Теофановы губы взбухали, и глаза и весь он расплывался от удовольствия изумлять тайнами и дивесами. В такие мгновения, несмотря на одышку, он делался значительным и торжественным, возрастал. То ли от болей в горле, то ли от возбуждения и восторга, что он иной, не как монахи, и не только наши, и не только монахи, он раскачивался, ширя руки, и словно желал меня обнять. Из омертвелых его волос вылетали искры: разгорятся и осветят множество всяких чудес, известных только ему. Я спросил:
«А слышал ли ты, брат Теофан, о следопыте Богдане из Кукулина? Он по треснутой тыкве читает прошлое. Веселый такой вдовец, любит выпить. И Велика при нем, про нее-то ты не слышал, ростит ему детей. Он и вправду видывал чудеса».
Удивленно, глазами только что пробудившегося человека, возвращаемого в обыденный мир, Теофан вглядывался в меня. Затих, стушевался, без дыхания и без сиплых всхлипов – словно собирался, распахнувши все двери в прошлое, вкатить меня на серебряной повозке в удивительные видения, а это почему-то не получилось. Усмехнулся печально, от глаз отлетели искры.
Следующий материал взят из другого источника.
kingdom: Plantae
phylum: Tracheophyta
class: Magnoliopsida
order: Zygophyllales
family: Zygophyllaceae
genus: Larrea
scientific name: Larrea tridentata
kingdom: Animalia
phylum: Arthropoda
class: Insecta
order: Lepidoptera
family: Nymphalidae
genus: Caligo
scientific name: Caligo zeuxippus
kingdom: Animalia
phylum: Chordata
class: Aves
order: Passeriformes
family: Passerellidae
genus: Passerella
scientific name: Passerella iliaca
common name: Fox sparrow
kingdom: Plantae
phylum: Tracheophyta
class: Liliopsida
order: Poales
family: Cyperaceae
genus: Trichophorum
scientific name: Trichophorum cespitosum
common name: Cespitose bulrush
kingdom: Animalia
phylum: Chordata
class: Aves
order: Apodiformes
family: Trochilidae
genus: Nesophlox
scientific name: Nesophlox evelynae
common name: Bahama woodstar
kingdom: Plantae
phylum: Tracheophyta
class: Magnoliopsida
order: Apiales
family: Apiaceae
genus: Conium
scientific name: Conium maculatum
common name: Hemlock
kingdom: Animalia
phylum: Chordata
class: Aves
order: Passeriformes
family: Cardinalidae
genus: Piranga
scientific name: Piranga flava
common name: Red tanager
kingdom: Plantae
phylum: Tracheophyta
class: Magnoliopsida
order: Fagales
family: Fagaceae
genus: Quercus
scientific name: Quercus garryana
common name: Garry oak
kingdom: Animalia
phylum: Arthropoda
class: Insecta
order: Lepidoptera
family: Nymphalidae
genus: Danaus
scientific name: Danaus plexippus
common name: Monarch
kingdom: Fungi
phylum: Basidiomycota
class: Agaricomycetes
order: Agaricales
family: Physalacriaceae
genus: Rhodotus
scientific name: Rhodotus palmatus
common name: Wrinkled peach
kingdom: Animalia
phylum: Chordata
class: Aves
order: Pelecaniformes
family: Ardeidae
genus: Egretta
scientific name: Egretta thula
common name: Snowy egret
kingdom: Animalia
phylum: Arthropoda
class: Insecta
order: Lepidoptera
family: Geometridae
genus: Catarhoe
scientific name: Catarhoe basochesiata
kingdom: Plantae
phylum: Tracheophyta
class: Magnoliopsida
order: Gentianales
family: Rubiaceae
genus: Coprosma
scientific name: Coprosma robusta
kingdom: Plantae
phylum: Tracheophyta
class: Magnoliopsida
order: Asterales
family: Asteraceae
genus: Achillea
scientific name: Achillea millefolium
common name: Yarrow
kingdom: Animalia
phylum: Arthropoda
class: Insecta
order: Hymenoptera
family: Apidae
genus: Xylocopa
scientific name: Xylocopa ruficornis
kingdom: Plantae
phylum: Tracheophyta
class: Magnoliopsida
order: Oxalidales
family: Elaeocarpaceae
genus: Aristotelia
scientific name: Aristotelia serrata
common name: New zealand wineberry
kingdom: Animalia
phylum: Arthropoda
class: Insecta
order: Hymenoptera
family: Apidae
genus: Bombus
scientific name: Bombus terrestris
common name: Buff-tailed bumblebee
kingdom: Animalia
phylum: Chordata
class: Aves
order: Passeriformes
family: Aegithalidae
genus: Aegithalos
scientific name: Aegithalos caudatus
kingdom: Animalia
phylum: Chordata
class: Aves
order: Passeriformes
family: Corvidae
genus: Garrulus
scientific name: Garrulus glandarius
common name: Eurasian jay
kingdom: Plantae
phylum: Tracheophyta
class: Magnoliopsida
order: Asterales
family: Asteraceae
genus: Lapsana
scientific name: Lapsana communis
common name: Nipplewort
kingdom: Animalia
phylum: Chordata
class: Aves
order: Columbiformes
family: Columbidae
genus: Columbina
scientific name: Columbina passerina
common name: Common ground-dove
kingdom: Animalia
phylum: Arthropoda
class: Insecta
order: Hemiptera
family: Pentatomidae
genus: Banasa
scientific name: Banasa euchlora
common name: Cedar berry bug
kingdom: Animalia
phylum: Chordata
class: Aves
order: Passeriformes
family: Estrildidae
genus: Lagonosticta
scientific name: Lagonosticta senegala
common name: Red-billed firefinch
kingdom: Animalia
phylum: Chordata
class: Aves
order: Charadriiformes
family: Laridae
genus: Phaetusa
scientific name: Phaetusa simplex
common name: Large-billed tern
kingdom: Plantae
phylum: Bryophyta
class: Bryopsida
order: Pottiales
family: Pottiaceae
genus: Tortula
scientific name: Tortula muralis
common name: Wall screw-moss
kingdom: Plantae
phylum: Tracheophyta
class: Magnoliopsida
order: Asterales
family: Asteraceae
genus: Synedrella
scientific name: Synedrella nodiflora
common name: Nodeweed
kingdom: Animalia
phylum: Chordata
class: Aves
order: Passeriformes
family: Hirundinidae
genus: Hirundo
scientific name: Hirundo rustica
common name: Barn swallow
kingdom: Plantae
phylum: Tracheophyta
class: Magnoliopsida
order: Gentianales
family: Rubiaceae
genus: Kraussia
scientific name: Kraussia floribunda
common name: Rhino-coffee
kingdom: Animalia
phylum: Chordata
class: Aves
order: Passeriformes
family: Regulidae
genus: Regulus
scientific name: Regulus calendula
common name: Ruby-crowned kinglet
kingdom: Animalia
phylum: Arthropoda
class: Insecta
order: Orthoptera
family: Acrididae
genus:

«Ладно, смейся, коли охота. Только выслушай до конца. Стал Макарий Огнежог прикидывать. Как такое возможно, чтоб всю дорогу за ним тот же куст был? И решился он его подпалить. Загорелся куст, и вой от него пошел. Листья съежил и выдрался из земли. Только поздно. Огонь есть огонь. И для дерева, и для мяса. И для самого себя. Огонь, угли, потом пепел. Разворошил Макарий Огнежог пепелище нищенским посохом и в ужас пришел – чьи-то кости там догорают. Пошел к родничку, нагнулся. И глядит – стал он совсем другим. Нету больше на лбу бородавок с оскаленными грешниками. Но и лба тоже нету. Смотрится на него из прозрачной воды песья голова. Тут и понял: в огне том сам он и сгорел, Макарий, а над родником склонился адов угодник. Дед мой потом его видел. В овражке пес завывал в монашеской рясе. Слинялый, все ребра видать. И нищенская сума на нем».
«Мрак, брат Теофан. Нам тоже завыть впору».
Боль в моей спине затихала, позволяла заснуть, и я бы заснул, кабы во дворе не послышался наказ отца Прохора: «Киприян, поставь на посевах прошлогодние пугала. А то воронья налетело».
Голос старца, требующий послушания от другого старца, выпускает невидимые отростки, один из них добирается до меня, обвивает, так что не двинешься, не дает уснуть, выпивая соки смутного сна. Со стен кельи неслышно выцеживается смола. Это и есть тот мой смутный сон. Стены на самом деле белые. На них кровью можно выписать боль. Сопротивляюсь мыслям, как обычно неясным, пытаюсь что-то забыть, сам не знаю что, какую-то горечь в себе или унижение, в которое меня заковали. Я голоден.